== Source document ==

All the divers, most of the nakhudas, and a great many of the merchants were illiterate, and no
proper accounts were kept. Inevitably the divers suffered. The system of giving advances or loans
to divers, which is also a comparatively modern innovation, was another arrangement by which
the divers ultimately suffered. The diving season lasts for four months and ten days, while the
sea is hot. When the industry flourished, divers, especially good men, were in great demand, and
the nakhudas gave them loans, on which very high interest was charged, to enable the divers to
provide for themselves during the off-season. It became the definite policy of the nakhudas to bind
their divers to themselves by keeping them in debt. The first loan to a diver was a genuine payment,
though frequently in kind, but it was usually the heavy rate of accumulating interest on the original
debt which made it impossible for the diver ever to repay his nakhuda, and as long as a diver was
in debt he was bound to dive for the man to whom he owed money. Occasionally a diver would
have a stroke of luck and would earn enough to pay off his debt, but this did not suit his master,
so the diver would be given a few bags of rice, which he always accepted, charged against him at
fabulous price, and the interest on the alleged cost of the rice would keep the diver tied again to
his nakhuda. When a diver died his sons became liable for their father’s debt, on which the interest
accumulated until, when boys were old enough to start diving, they found themselves already
saddled with a large debt. The divers were, and still are, utterly improvident, possessed with a
gambling spirit, and intensely ignorant. They always hoped that one day they would be in a boat
which found a really big pearl. There was practically no other occupation except diving, and while
the men were young they were glad to dive; it was when they became old that they began to
complain. These old conditions, for many years now a thing of the past, gave rise to the frequent
and, in my opinion, previously justified criticisms in books and in newspapers which described
the conditions of the Bahrain pearl divers as almost that of slavery. Unfortunately for Bahrain,
journalistic descriptions of the dreadful conditions among the pearl divers are of better news value,
although previously exaggerated and now quite untrue, than descriptions of the real reforms which
have been carried out in the industry during recent times. These criticisms, appearing from time to
time in reputable papers, which only a few people who are, or have been, upon the spot recognise
as being untrue, are most offensive to the Government of Bahrain.

===
== Stored rows ==

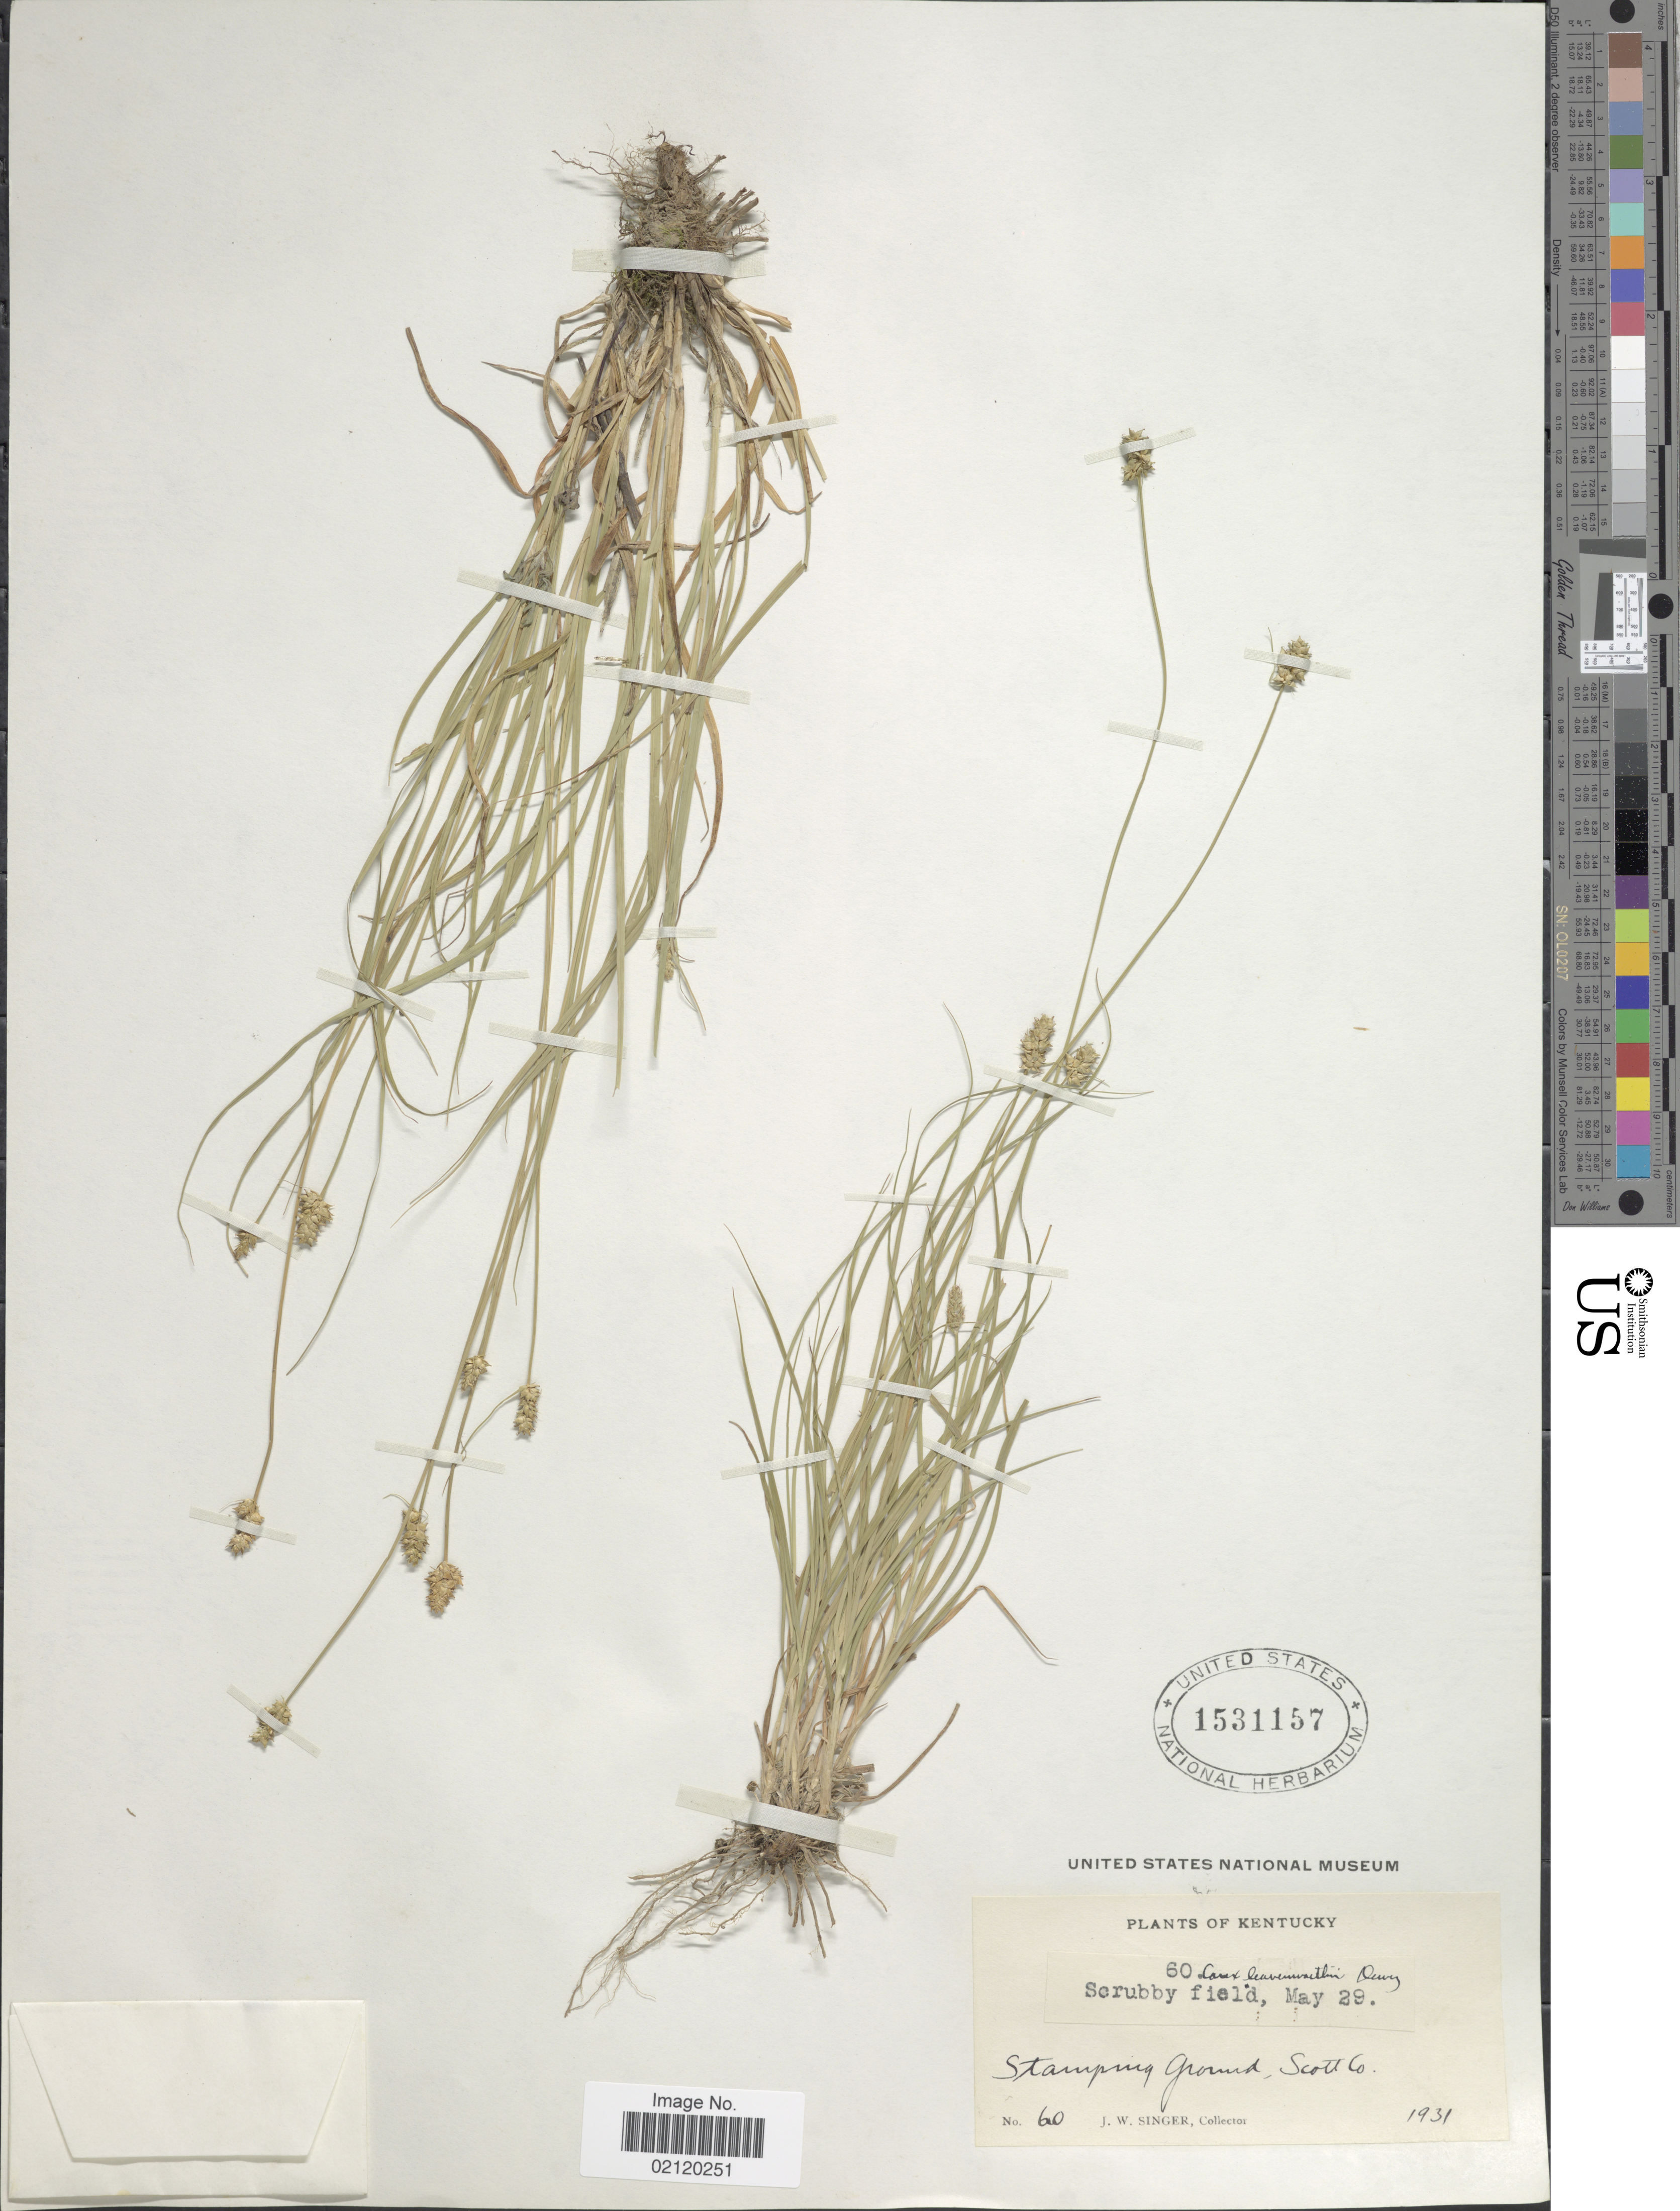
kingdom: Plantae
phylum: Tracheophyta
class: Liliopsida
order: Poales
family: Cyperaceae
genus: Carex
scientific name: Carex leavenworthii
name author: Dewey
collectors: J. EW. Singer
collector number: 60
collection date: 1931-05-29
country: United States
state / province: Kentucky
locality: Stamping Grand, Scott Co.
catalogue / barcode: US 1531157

===

▶ What to work on:
(a) According to the pearl divers passage, which groups were illiterate? List each one.
(b) Using the pearl divers passage, mark each statement yes or no and quote the words that decide it.
(i) The diving season lasts four months and ten days.
(ii) A diver's debt was canceled when he died.
(iii) Giving advances to divers was a long-established practice.
(c) Condense the paragraph of the pearl divers passage that opens "All the divers, most of the nakhudas" into a bulleted list that keeps its main facts.
The records play no part in what is asked here.

▶ Task-by-task results:
(a)
- all the divers
- most of the nakhudas
- a great many of the merchants

(b)
(i) Yes: "The diving season lasts for four months and ten days"
(ii) No: "When a diver died his sons became liable for their father’s debt"
(iii) No: "which is also a comparatively modern innovation"

(c)
- All the divers, most nakhudas and many merchants were illiterate, and no proper accounts were kept, so the divers suffered.
- Advances or loans to divers, a fairly modern practice, also hurt the divers in the end.
- The diving season lasts four months and ten days, while the sea is hot. When the industry flourished, nakhudas lent to divers at very high interest to carry them through the off-season.
- Nakhudas deliberately kept divers in debt. A diver in debt had to dive for his creditor, and the accumulating interest made repayment impossible.
- A diver who earned enough to clear his debt was given a few bags of rice at a fabulous price, and the interest on it bound him again.
- When a diver died, his sons inherited the debt, which kept growing until they were old enough to dive.
- Divers were, and still are, improvident, ignorant gamblers who hoped for a big pearl. There was almost no other work, and they complained only when they grew old.
- These conditions, long past, gave rise to criticism in books and newspapers that likened the divers' lot to slavery. The author considers that criticism previously justified.
- Reports of dreadful conditions make better news than the real reforms, although they were previously exaggerated and are now untrue. Such reports in reputable papers are most offensive to the Government of Bahrain.